Before becoming a writer, the work I did involved a great deal of moving. I rarely lived in one place for more than three years. Being the new girl all the time has made it particularly challenging to find authentic community. Over the years I’ve picked up a few tidbits to share with all you lonesome doves out there.

       1. It takes time

time

Probably not what you wanted to hear. But it’s true. They say it takes up to two years in a new place to really be able to call it home. I wouldn’t go so far as to put a time limit on it, but it definitely takes time. The people you meet when you first arrive may not end up being friends for life. The people who come late to the party may be the ones who are with you until the end. There’s no rush in building authentic community. It needs a lot of careful nurturing.

2. It takes effort

pushing-stone-uphill

If you’re lucky like me two houses ago, you will find a friendly and attentive neighbour who will call on you and invite you round for cups of tea, but in this day and age when neighbourliness is harder to find it’s better to go to people rather than wait for them to come to you. Yes, that means leaving the house! But the biggest question is where…

3. Scope out the territory

scope-out-territory
Now, when I first come to a new place I scope the territory. I visit every coffee shop I can find, I join the library, I see if there is a community magazine, Facebook group or website. I see what the place has to offer. As I’m a Christian I also visit every church. I make it very clear to people that I’m just visiting so no pressure is put on me. All I’m doing at this point is information gathering (and drinking lots of cups of coffee!!!)

4. Plan of action

action-plan

I then look at how much free time I have and when. I decide which of the things on offer I would like to join. I also see if there is anything I would like to do that is no currently happening where I am living. When I first moved to Shenley there was no Knit and Natter group. Then another lady in the village had the bright idea of advertising one and then went by herself to the tea rooms and knitted every week on a Monday morning. After three weeks another lady joined her; a couple of weeks later I came along. Since then the group has grown to almost twenty of us. They are a such a special, loving and caring group. I am so thankful for the first lady who was bold enough to sit by herself knitting all that time. What new community group might you start? It could literally be anything…

5. Build connections

build-connections

All these groups don’t need to be mutually exclusive. For example, a lot of the ladies from the Knit and Natter group have now joined the W.I.; some ladies from my church now come to Knit and Natter, and a group of people from a number of different other groups I belong to are about to start a Mah Jong group. I love people and finding out what they are good at and what they are interested in. Introducing them to others with similar interests and watching community grow is thrilling to me. Who do you know that you could connect with others?

6. Review Your Progress

review-your-progress

In the beginning it’s very easy to join everything on offer just so that you have something to do. It’s always good to have a six month review of your life and commitments so that if you need to take something off your plate that you no longer enjoy in order to make room for something new you can.

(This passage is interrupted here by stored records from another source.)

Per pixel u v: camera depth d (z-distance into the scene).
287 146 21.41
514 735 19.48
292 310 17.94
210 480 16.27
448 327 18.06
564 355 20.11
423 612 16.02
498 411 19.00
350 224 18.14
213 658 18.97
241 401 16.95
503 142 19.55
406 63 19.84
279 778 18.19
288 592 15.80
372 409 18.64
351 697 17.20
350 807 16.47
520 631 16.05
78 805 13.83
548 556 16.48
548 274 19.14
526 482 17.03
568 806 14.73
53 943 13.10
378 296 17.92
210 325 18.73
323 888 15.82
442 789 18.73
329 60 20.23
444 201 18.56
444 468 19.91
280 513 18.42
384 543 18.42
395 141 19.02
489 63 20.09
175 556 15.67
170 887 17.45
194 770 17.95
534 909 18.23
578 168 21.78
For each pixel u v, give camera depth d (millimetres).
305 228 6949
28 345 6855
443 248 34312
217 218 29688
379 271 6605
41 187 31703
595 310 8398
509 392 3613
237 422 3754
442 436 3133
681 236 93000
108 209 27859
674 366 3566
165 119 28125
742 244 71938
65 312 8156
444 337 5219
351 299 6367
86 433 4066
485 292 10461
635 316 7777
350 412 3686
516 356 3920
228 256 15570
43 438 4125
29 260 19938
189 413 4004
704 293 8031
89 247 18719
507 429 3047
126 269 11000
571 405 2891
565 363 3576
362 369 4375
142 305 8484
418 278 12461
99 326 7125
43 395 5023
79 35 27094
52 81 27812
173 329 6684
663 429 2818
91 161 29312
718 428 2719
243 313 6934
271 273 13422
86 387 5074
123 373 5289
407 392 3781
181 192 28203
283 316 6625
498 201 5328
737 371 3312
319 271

After a while you can do this annually. When I join something or commit to doing a role I say to people that it is for a year. That way if I don’t renew it the following year I have given them plenty of time to find an alternative.

7. Celebrate!

celebrate

I now have an annual party to which I invite people from all my groups. It’s a great way to celebrate a fantastic year and to help people mingle. Weddings bells have even rung as a result of these events!